The moon is seen over the Roman pillars of the Temple of Hercules at the Citadel in Amman, Jordan as it is lit up in blue to mark the 70th anniversary of the United Nations, The Pillars of Hercules was the phrase that was applied in Antiquity to the promontories that flank the entrance to the Strait of Gibraltar. The northern Pillar is the Rock of Gibraltar (now part of the British overseas territory of Gibraltar). A corresponding North African peak not being predominant, the identity of the southern Pillar has been disputed throughout history, with the two most likely candidates being Monte Hacho in Ceuta and Jebel Musa in Morocco.

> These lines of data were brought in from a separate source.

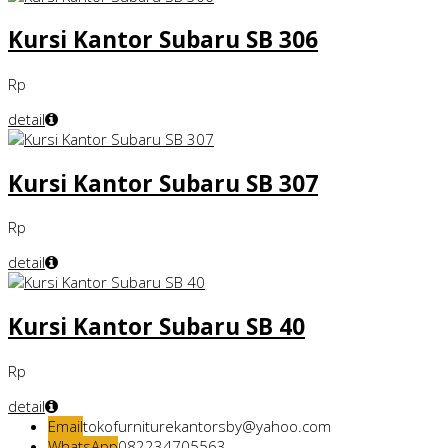
Kursi Kantor Subaru SB 306
Rp
detail
Kursi Kantor Subaru SB 307
Rp
detail
Kursi Kantor Subaru SB 40
Rp
detail
Email
tokofurniturekantorsby@yahoo.com
WhatsApp
082234705563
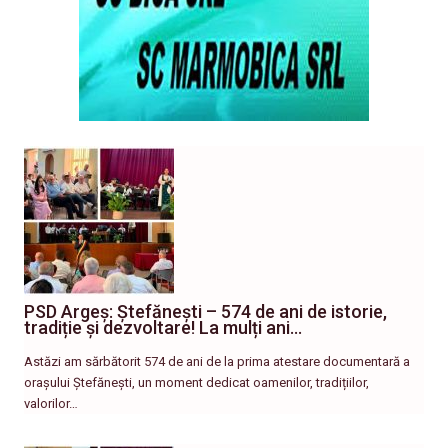
PSD Argeș: Ștefănești – 574 de ani de istorie,
tradiție și dezvoltare! La mulți ani…
Astăzi am sărbătorit 574 de ani de la prima atestare documentară a
orașului Ștefănești, un moment dedicat oamenilor, tradițiilor,
valorilor…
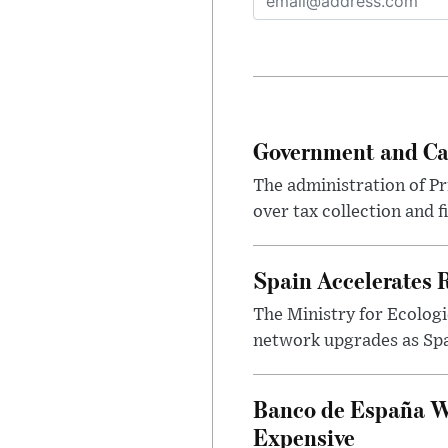
Government and Ca
The administration of Pr
over tax collection and f
Spain Accelerates 
The Ministry for Ecologi
network upgrades as Spa
Banco de España Wa
Expensive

According to Greek mythology adopted by the Etruscans and Romans, when Hercules had to perform twelve labours, one of them (the tenth) was to fetch the Cattle of Geryon of the far West and bring them to Eurystheus; this marked the westward extent of his travels. A lost passage of Pindar quoted by Strabo was the earliest traceable reference in this context: “the pillars which Pindar calls the ‘gates of Gades’ when he asserts that they are the farthermost limits reached by Heracles.” There is one to one association between Herakles and Melqart since Herodotus, thus “Pillars of Melqart” in the temple near Gades/Gádeira (modern Cádiz) were widely proclaimed to be the true Pillars of Hercules. 
Before the 6th Century BCE several mountains in the edges of mainland Greece were seen as pillars that supported the sky. Amongst others, the two southward pointing headlands on each side of the Gulf of Laconia were “pillars of Hercules”.  Support for this Peloponnesian location for the pillars comes from Medinet Habu in Egypt, dating to 1,200 BCE, which describes the Sea Peoples invading from the islands of the north “from the pillars of heaven”, by which the Egyptians meant the ends of the earth as they knew it.  Earlier in the Aegean region there was, during Minoan and Mycenaean times a “pillar cult” in the region, that may relate to the pillars of Hercules. Crete, in Egypt was called “Keftiu” which has been etymologically related to the Greek word “Kapita” meaning “pillar” (hence the Capital of a pillar).